Part of that platform involves overhauling the nation's tax system, and Republicans were newly confident Wednesday that could happen. Republicans are planning on using a procedural maneuver that would allow them to pass a tax package in the Senate that would prevent Democrats from blocking it.

But the maneuver, called reconciliation, can't be utilized unless the House and Senate pass that budget outline.

On the morning after Handel's victory, House Republicans met behind closed doors and considered several budget options. They plan to meet again Friday.

Several options were offered. "So what we're trying to do is figure out how can we in this constrained budget process get our appropriations worked on and have the House go forward," said House Speaker Paul Ryan, R-Wis.

There is talk that Congress could agree to a stopgap spending plan to keep the government running this spring while lawmakers negotiate spending plans, but that would infuriate conservatives aligned with Trump and the budget he proposed last month. That budget has deep domestic spending cuts and a big boost in defense money.

The party is already under pressure from die-hard conservatives. They're still upset after being perceived as acquiescing to Democrats in approving a budget last month for the rest of this fiscal year that largely kept spending at 2016 levels.

Military hawks such as Sen. John McCain, R-Ariz., and House Armed Services Committee Chair Mac Thornberry, R-Texas, want more money for defense, beyond the $54 billion proposed in Trump's 2018 budget.

Deficit hawks are howling that additional defense funding can't occur without those additional domestic cuts. But several moderate Republicans _ and a few conservatives _ complained when Trump's budget proposal included steep cuts in agencies and programs such as the National Institutes of Health, the Supplemental Nutrition Assistance Program and the State Department.

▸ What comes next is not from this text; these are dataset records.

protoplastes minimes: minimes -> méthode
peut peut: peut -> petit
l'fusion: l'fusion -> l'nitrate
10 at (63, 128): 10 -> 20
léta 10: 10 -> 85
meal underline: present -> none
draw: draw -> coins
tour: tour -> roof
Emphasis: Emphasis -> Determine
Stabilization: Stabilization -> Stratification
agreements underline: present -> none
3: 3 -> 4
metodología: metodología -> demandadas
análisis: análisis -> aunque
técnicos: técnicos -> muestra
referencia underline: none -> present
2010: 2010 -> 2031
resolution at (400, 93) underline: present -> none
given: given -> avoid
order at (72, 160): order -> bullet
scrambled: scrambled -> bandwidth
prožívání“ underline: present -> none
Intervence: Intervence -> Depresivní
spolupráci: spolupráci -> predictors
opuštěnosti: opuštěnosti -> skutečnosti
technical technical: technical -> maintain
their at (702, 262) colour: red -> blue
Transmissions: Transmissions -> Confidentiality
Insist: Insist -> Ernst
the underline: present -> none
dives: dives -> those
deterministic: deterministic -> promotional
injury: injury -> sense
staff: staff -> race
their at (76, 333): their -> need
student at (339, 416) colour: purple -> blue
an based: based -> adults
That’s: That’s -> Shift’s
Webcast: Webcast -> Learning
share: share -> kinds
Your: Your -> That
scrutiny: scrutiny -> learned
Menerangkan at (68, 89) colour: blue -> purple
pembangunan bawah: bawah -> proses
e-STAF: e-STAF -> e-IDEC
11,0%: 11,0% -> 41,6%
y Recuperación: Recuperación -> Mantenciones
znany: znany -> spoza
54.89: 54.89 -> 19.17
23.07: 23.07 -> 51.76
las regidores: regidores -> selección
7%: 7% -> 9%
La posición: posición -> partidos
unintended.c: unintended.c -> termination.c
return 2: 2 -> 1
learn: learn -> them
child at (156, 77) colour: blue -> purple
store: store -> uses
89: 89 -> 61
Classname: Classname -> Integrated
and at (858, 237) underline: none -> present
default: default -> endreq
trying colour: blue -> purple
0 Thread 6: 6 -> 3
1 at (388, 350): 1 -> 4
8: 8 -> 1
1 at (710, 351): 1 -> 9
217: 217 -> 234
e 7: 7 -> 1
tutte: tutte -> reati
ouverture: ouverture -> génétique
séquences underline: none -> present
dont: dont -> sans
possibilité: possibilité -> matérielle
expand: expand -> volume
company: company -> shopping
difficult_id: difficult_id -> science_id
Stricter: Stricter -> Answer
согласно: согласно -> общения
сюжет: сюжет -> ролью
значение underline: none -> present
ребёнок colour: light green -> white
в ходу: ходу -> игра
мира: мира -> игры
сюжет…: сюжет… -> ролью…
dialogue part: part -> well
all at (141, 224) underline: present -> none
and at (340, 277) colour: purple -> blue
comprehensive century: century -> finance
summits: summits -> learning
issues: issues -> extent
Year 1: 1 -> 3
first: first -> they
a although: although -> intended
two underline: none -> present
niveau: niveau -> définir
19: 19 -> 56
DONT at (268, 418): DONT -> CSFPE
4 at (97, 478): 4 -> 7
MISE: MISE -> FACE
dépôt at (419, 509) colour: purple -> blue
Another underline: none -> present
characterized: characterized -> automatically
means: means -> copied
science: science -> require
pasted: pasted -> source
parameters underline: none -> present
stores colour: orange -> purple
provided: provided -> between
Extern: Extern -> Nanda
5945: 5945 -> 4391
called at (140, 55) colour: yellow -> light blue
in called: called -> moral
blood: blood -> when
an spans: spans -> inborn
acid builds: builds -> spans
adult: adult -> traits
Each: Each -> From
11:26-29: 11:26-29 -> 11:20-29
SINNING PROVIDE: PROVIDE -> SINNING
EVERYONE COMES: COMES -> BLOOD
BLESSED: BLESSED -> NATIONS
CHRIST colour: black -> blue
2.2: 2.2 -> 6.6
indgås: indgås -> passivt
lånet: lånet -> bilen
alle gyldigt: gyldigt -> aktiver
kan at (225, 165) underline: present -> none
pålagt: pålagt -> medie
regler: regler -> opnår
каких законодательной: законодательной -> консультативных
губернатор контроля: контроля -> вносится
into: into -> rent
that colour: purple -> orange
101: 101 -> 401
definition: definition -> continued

Spending is supposed to be contained in a dozen different bills, each dealing with a different subject. In search of consensus, Republicans are pitching different paths to a budget. Rep, Tom Graves, R-Ga., a House Appropriations Committee member, has suggested that the House pass one big spending bill laden with GOP priorities, which would likely fail in the Senate.

Rep. Charlie Dent, R-Pa., recommended that Congress pass a bipartisan budget agreement before August similar to previous ones crafted by Ryan and Sen. Patty Murray, D-Wash., in 2013 and former House Speaker John Boehner, R-Ohio, and Senate Majority Leader Mitch McConnell, R-Ky., in 2015.

"It's either going to end in a yearlong continuing resolution or a bipartisan omnibus at the end of the year," Dent said after pitching the idea to fellow Republicans. "It doesn't matter what anybody says, that's how it's going to end. Get the budget agreement now, put the debt ceiling in it, call it a day."

But several fiscal lawmakers, buoyed by Tuesday's success, signaled that they won't sign off on a budget plan until they see all the details.

"They might pass it out of committee, but there aren't 218 votes on the budget today," said Rep. Mark Meadows, a North Carolina Republican and the Freedom Caucus chairman. "We don't have an agreement yet."